[Collected data entries]
= = = = = = =
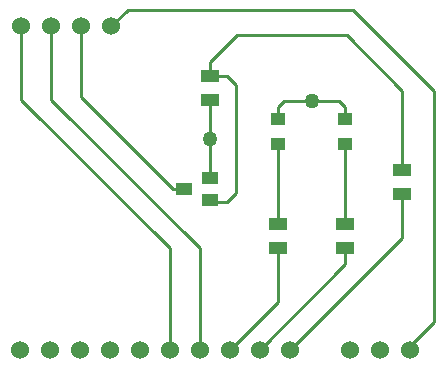
<source format=gtl>
G04*
G04 #@! TF.GenerationSoftware,Altium Limited,Altium Designer,21.6.4 (81)*
G04*
G04 Layer_Physical_Order=1*
G04 Layer_Color=255*
%FSLAX24Y24*%
%MOIN*%
G70*
G04*
G04 #@! TF.SameCoordinates,C872EA01-BEF4-4682-9824-B52BD61A81C0*
G04*
G04*
G04 #@! TF.FilePolarity,Positive*
G04*
G01*
G75*
%ADD10C,0.0100*%
%ADD19R,0.0472X0.0433*%
%ADD20R,0.0600X0.0400*%
%ADD21R,0.0551X0.0394*%
%ADD22C,0.0600*%
%ADD23C,0.0500*%
D10*
X12450Y8950D02*
Y9350D01*
X11350Y9550D02*
X12250D01*
X12450Y9350D01*
X10400Y9550D02*
X11350D01*
X10220Y8950D02*
Y9370D01*
X10400Y9550D01*
X7950Y6998D02*
Y8300D01*
Y9600D01*
X2650Y9600D02*
Y12050D01*
X7600Y1250D02*
Y4650D01*
X2650Y9600D02*
X7600Y4650D01*
X7075Y6633D02*
X7084Y6624D01*
X3650Y9700D02*
Y12050D01*
X6717Y6633D02*
X7075D01*
X3650Y9700D02*
X6717Y6633D01*
X1650Y9600D02*
Y12050D01*
Y9600D02*
X6600Y4650D01*
Y1250D02*
Y4650D01*
X8500Y10400D02*
X8800Y10100D01*
Y6500D02*
Y10100D01*
X8500Y6200D02*
X8800Y6500D01*
X8000Y6200D02*
X8500D01*
X7950Y6250D02*
X8000Y6200D01*
X7950Y10400D02*
X8500D01*
X7950Y10850D02*
X8850Y11750D01*
X7950Y10400D02*
Y10850D01*
X10200Y2850D02*
Y4650D01*
X8600Y1250D02*
X10200Y2850D01*
X9600Y1258D02*
X12450Y4108D01*
Y4650D01*
X14350Y5000D02*
Y6450D01*
X10600Y1250D02*
X14350Y5000D01*
X12500Y11750D02*
X14350Y9900D01*
Y7250D02*
Y9900D01*
X8850Y11750D02*
X12500D01*
X5200Y12600D02*
X12700D01*
X4650Y12050D02*
X5200Y12600D01*
X12700D02*
X15400Y9900D01*
Y2185D02*
Y9900D01*
X14600Y1385D02*
X15400Y2185D01*
X14600Y1250D02*
Y1385D01*
X12450Y5450D02*
Y8123D01*
X10200Y5450D02*
Y8123D01*
D19*
X12450D02*
D03*
Y8950D02*
D03*
X10200D02*
D03*
Y8123D02*
D03*
D20*
X7950Y10400D02*
D03*
Y9600D02*
D03*
X14350Y7250D02*
D03*
Y6450D02*
D03*
X12450Y5450D02*
D03*
Y4650D02*
D03*
X10200Y5450D02*
D03*
Y4650D02*
D03*
D21*
X7950Y6250D02*
D03*
X7084Y6624D02*
D03*
X7950Y6998D02*
D03*
D22*
X14600Y1250D02*
D03*
X13600D02*
D03*
X12600D02*
D03*
X10600D02*
D03*
X9600D02*
D03*
X8600D02*
D03*
X7600D02*
D03*
X6600D02*
D03*
X5600D02*
D03*
X4600D02*
D03*
X3600D02*
D03*
X2600D02*
D03*
X1600D02*
D03*
X4650Y12050D02*
D03*
X3650D02*
D03*
X2650D02*
D03*
X1650D02*
D03*
D23*
X7950Y8300D02*
D03*
X11350Y9550D02*
D03*
M02*

</source>
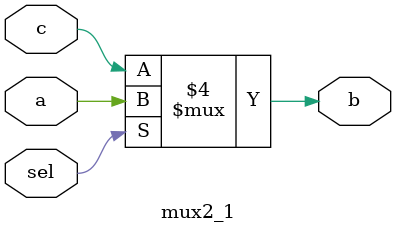
<source format=v>
module mux2_1(input a, input c, input sel, output reg b);
  always @(sel,a,c)
     if (sel == 1)
         b = a;
      else
          b = c;
endmodule

</source>
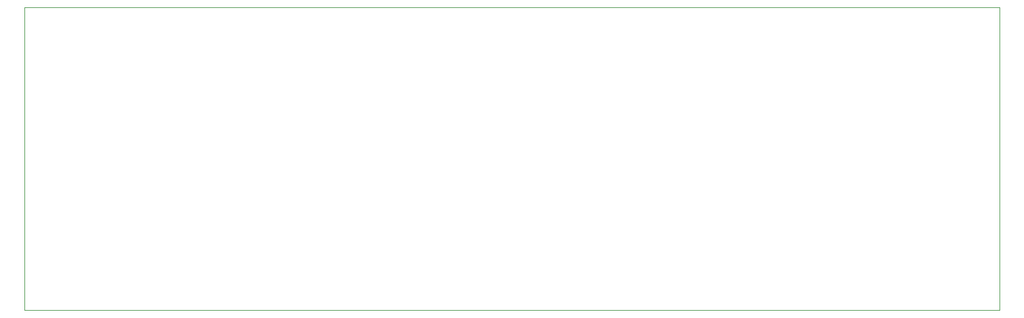
<source format=gbr>
%TF.GenerationSoftware,KiCad,Pcbnew,5.1.6*%
%TF.CreationDate,2020-06-19T21:58:21+02:00*%
%TF.ProjectId,laptop2usb,6c617074-6f70-4327-9573-622e6b696361,rev?*%
%TF.SameCoordinates,Original*%
%TF.FileFunction,Profile,NP*%
%FSLAX46Y46*%
G04 Gerber Fmt 4.6, Leading zero omitted, Abs format (unit mm)*
G04 Created by KiCad (PCBNEW 5.1.6) date 2020-06-19 21:58:21*
%MOMM*%
%LPD*%
G01*
G04 APERTURE LIST*
%TA.AperFunction,Profile*%
%ADD10C,0.050000*%
%TD*%
G04 APERTURE END LIST*
D10*
X187500000Y-90500000D02*
X52500000Y-90500000D01*
X187500000Y-132500000D02*
X187500000Y-90500000D01*
X52500000Y-132500000D02*
X187500000Y-132500000D01*
X52500000Y-90500000D02*
X52500000Y-132500000D01*
M02*

</source>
= = = = = = =
> **Activity**
What lines in the data hold the word "LIST"? Return them.

> **Exercise result**
G04 APERTURE LIST*
G04 APERTURE END LIST*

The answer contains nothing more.